==== TEXTE EXTRAIT

Cet entourage, il le critique fortement, n’hésitant jamais à nous présenter chacun de ses défauts. Comme a peu près tout d’ailleurs: Rex se plaint constamment, semble mal dans sa peau malgré ses airs de supériorité. Le fait est que, plus que le monde extérieur, il se déteste lui-même. Il n’y a rien de plus apparent lorsque vient l’heure de se nourrir, quand il attaque une touriste égarée pratiquement par obligation pour l’équipe qui le suit. Après l’avoir tuée salement, il explose de colère et de tristesse, nous rappelant qu’il doit commettre ce même crime toutes les nuits sans avoir le choix.

 

 

Ces dernières minutes sont particulièrement impressionnantes vu l’époque et la nature de télévisuelle du film. La victime hurle et demande de l’aide à une caméra qui ne bronche pas, puis son agresseur la jette au sol avant de lui éclater la tête plusieurs fois contre le pavé. Armé d’un rasoir, il lui coupe les veines tout en cachant son visage avec un vieux journal pour ne pas avoir à la regarder. Mais parce qu’il réalise qu’elle est toujours vivante, il l’égorge d’un seul coup avant d’avaler le sang qui s’échappe de la carotide. Tout ceci est tourné en gros plan, éclairé par une lumière crue et sans la moindre musique. Perturbant, mais puissant.

========

### ÉNONCÉ A
Répondez aux questions suivantes sur l'extrait de critique de film.
(i) Selon l'extrait, qui Rex déteste-t-il plus que le monde extérieur ?
(ii) Avec quel objet Rex se cache-t-il le visage pendant l'attaque ?
(iii) Quel type de lumière éclaire la scène ?
### ÉNONCÉ B
Recopiez fidèlement le passage de l'extrait de critique qui commence aux mots « Cet entourage, il » et s'arrête après les mots « avoir le choix. ».
### ÉNONCÉ C
Dans la phrase de l'extrait de critique qui commence par « Tout ceci est tourné », relevez toutes les indications sur la manière dont la scène est filmée.

==== ENTRÉES

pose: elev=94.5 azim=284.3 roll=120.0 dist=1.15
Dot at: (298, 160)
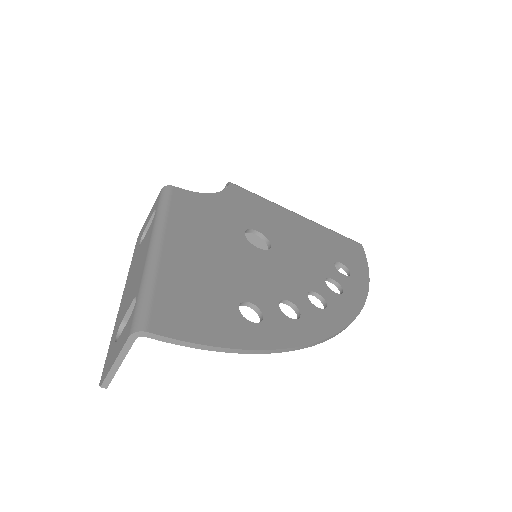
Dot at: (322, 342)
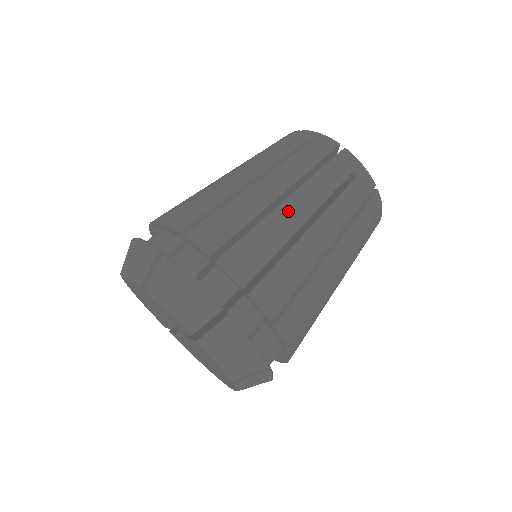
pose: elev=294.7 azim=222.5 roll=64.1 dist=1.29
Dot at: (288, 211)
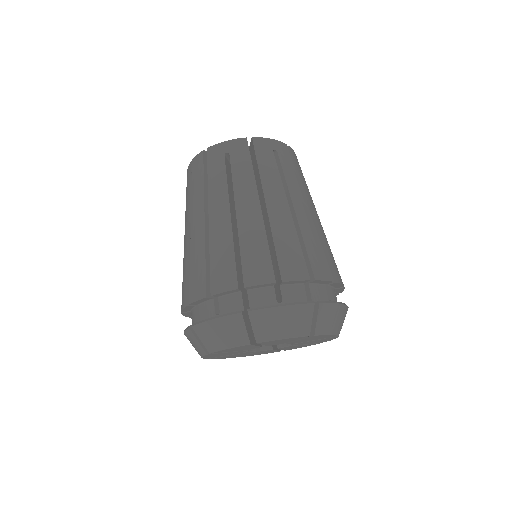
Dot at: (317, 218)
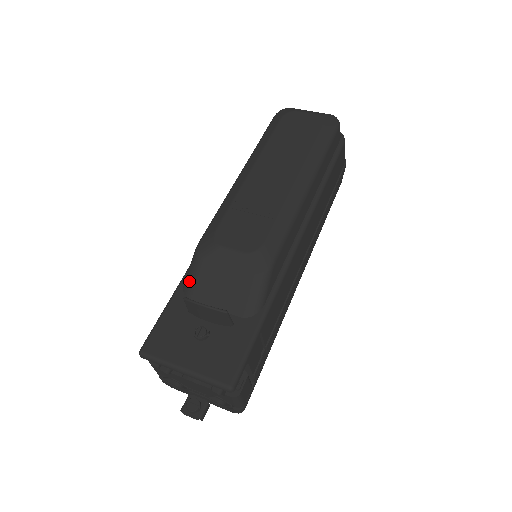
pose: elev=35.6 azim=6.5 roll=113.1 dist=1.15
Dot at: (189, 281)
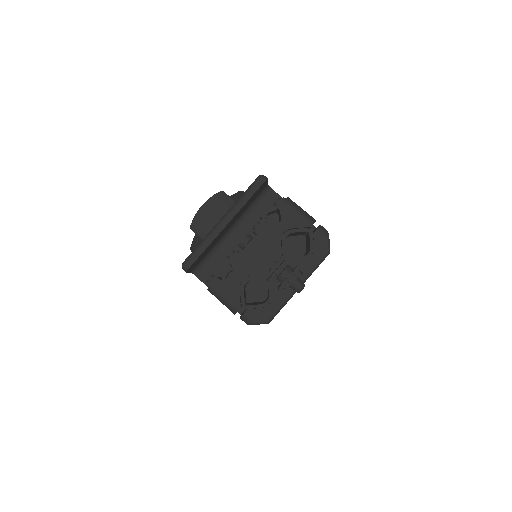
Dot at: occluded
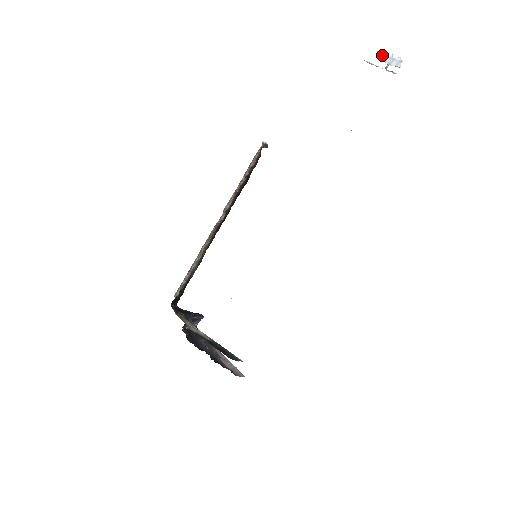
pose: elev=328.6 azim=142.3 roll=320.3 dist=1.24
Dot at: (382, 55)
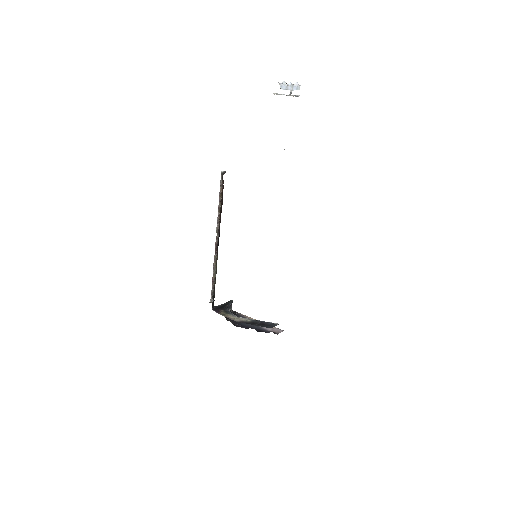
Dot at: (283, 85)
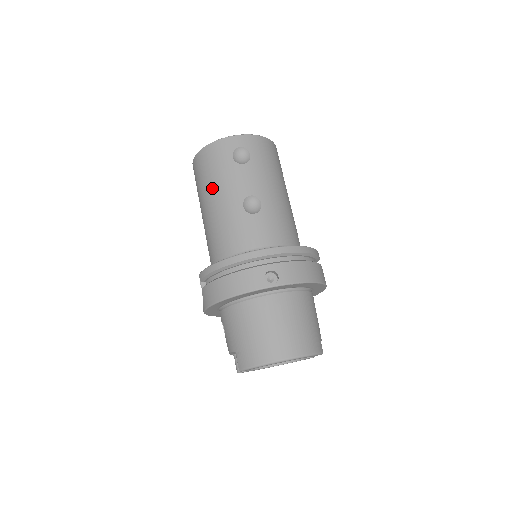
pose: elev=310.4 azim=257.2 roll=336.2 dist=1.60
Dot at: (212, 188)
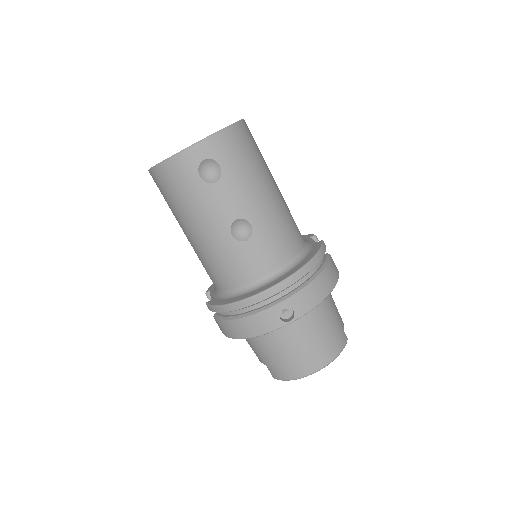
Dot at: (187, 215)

========

### SOLUTION A
(i) Lui-même.
(ii) Un vieux journal.
(iii) Une lumière crue.

### SOLUTION B
Cet entourage, il le critique fortement, n’hésitant jamais à nous présenter chacun de ses défauts. Comme a peu près tout d’ailleurs: Rex se plaint constamment, semble mal dans sa peau malgré ses airs de supériorité. Le fait est que, plus que le monde extérieur, il se déteste lui-même. Il n’y a rien de plus apparent lorsque vient l’heure de se nourrir, quand il attaque une touriste égarée pratiquement par obligation pour l’équipe qui le suit. Après l’avoir tuée salement, il explose de colère et de tristesse, nous rappelant qu’il doit commettre ce même crime toutes les nuits sans avoir le choix.

### SOLUTION C
- En gros plan
- Éclairé par une lumière crue
- Sans la moindre musique